"Women in philosophy​ have always needed a special stroke of luck."
May 13, 2024 12:02 PM   Subscribe

Whenever I read claims about ‘forgotten women’, I want to ask: ‘By whom?’ Feminists? Society? The ‘culture’? And why ‘forgotten’? Forgetting presupposes something once known, but the general ‘we’ who have ‘forgotten’ these women are also the ‘we’ who were not taught them in the first place. Such generalisations risk shifting the focus, and the responsibility, away from the agents of our ignorance: the historians and philosophers who made a world in which certain texts were deemed unworthy of preservation and the history of women’s thought was kept to the margins.
A Comet that Bodes Mischief by Sophie Smith.
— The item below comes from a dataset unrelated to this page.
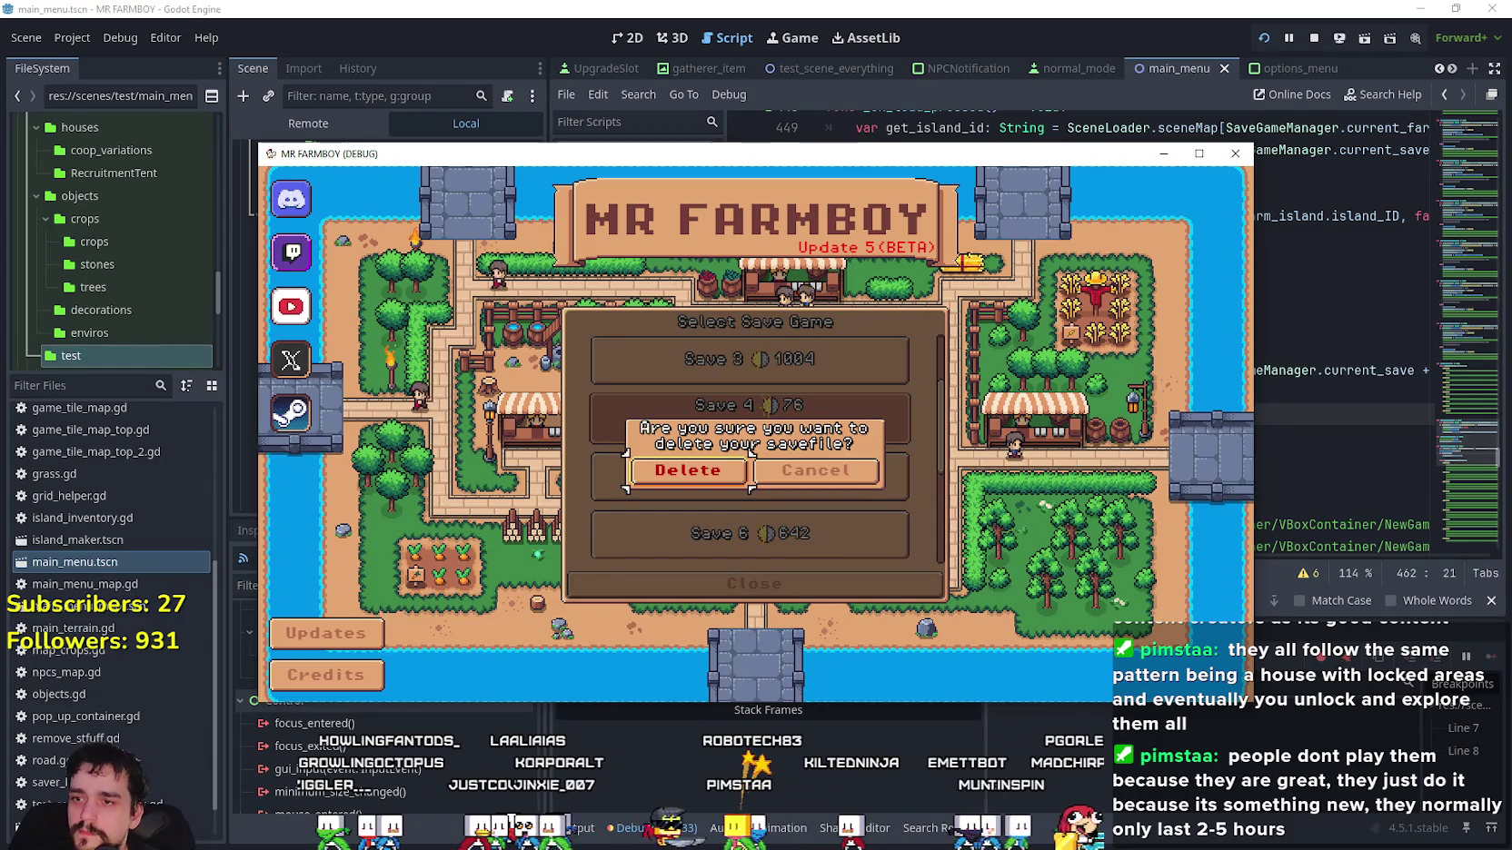
Confirm deleting Save 4 so its slot reads Create Save 4, then return to the script.
{"action": "key", "text": "Return"}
She discussed women in philosophy on the LRB Podcast.
posted by Kattullus (4 comments total) 14 users marked this as a favorite
 
Thank you for posting this interesting review.
posted by 15L06 at 1:27 PM on May 13 [1 favorite]


I just listened to that episode of the LRB Podcast and found it fascinating/disheartening. Thank you for the link to the article.
posted by OrangeDisk at 3:00 PM on May 13 [1 favorite]


Thank you for this:
"As Desmond Clarke points out in the preface to his edition of Poulain, Hume published The Treatise of Human Nature, famous among contemporary philosophers for introducing the ‘is-ought’ problem, just a year later. Did he know Sophia’s essay? It’s not impossible. If Sophia was a woman then philosophers have for centuries attributed to a man the discovery of a problem already identified by a woman who was herself trying to expose philosophy’s sexism. That seems unbearable, but maybe it’s glorious."
posted by HearHere at 11:02 AM on May 14 [2 favorites]


also went and listened to this LEB podcast. thanks for the rec!